In an art-imitates-life sort of way, one wonders if the analysts predicted a move in the market or provoked it? My chips are on the latter.

This stream-of-consciousness is a long way of winding up to a single question: are enterprise search vendors successfully repositioning themselves as “information access platforms” or not?

Background: the enterprise-search-related vendors (e.g., Fast/Microsoft, Endeca) and search/content analysts who cover them are in the midst of an attempted category repositioning:

  • The word “enterprise search” is now seemingly dead, having been contaminated by the Google Appliance. When a shark gets in the water, all the fish jump out.
  • The word “information” is increasingly being used as a unifying term to describe both data and content (aka, unstructured data)
  • Enterprise search vendors are increasingly calling themselves “information access platforms” (though not generally abbreviated as IAP, I will do so here for brevity).
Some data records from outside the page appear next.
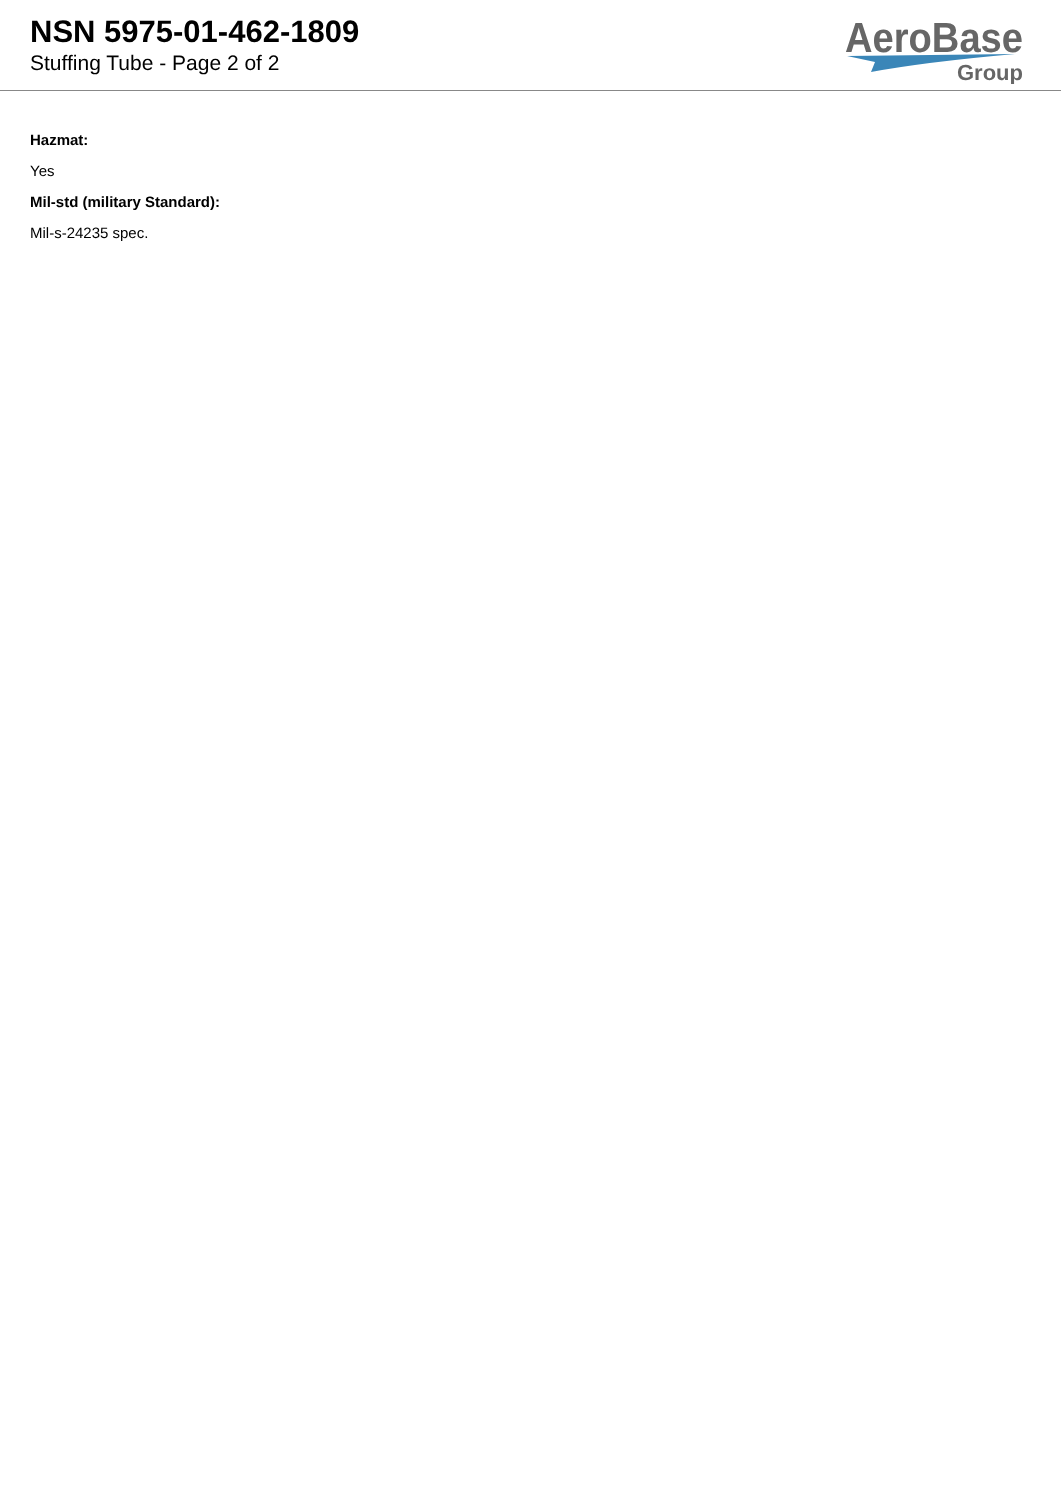NSN 5975-01-462-1809
Stuffing Tube - Page 2 of 2
AeroBase
Group
Hazmat:
Yes
Mil-std (military Standard):
Mil-s-24235 spec.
For example, consider Endeca’s corporate boilerplate:

Endeca’s innovative information access software that helps people explore, analyze, and understand complex information, guiding them to unexpected insights and better dec
isions. The Endeca Information Access Platform, built around a new class of access-optimized database, powers applications that combine the ease of searching and browsing with the analytical power of business intelligence.

I have a number of concerns on and related to this attempted shift:

  • The important thing about categories is that they exist in the mind of the customer. Analysts and vendors can try to put them there — but they have to stick. In my mind, IAP is not sticking. I have never heard a customer say: “I need to go out and get an IAP.”
  • I do, however, believe that “information” might well stick as an overall term, meaning both data and content (aka, structured and unstructured data).
  • It is not clear to me why someone who desires a unified platform for “information” would turn to a search vendor. Search engines were designed as read-only indexes to help people find documents containing tokens; hardly ideal as an application development platform.
  • In my estimation, someone managing “special” data should turn to a database vendor. While databases have classically not handled “special” data well, databases were designed as application platforms, and there is a whole new class of specialized databases emerging for handling various “special” types of data.
  • While I think a unified platform is a dandy vision, I think no one is close to delivering a unified platform that handles all types of data equally well. Bolting Lucene and MySQL together isn’t a platform. Relational databases still do a poor job with both content and many types of data (e.g., sparse, hierarchical, or semi-structured). XML servers (like MarkLogic) handle XML brilliantly, but need work before they can match RDBMSs at classical relational data.
  • I believe that someone who needs a crawl-and-index the intranet value proposition should use the Google Appliance; so I think the search vendors are correct in their desire to flee, I don’t think that “information access platform” is a good refuge.

Overall, my chips remain on the don’t come line for the attempted category repositioning from “enterprise search” to “information access platform.” You can find my stack on the come line for the emerging “special-purpose database” category and “XML servers” as an instance of them.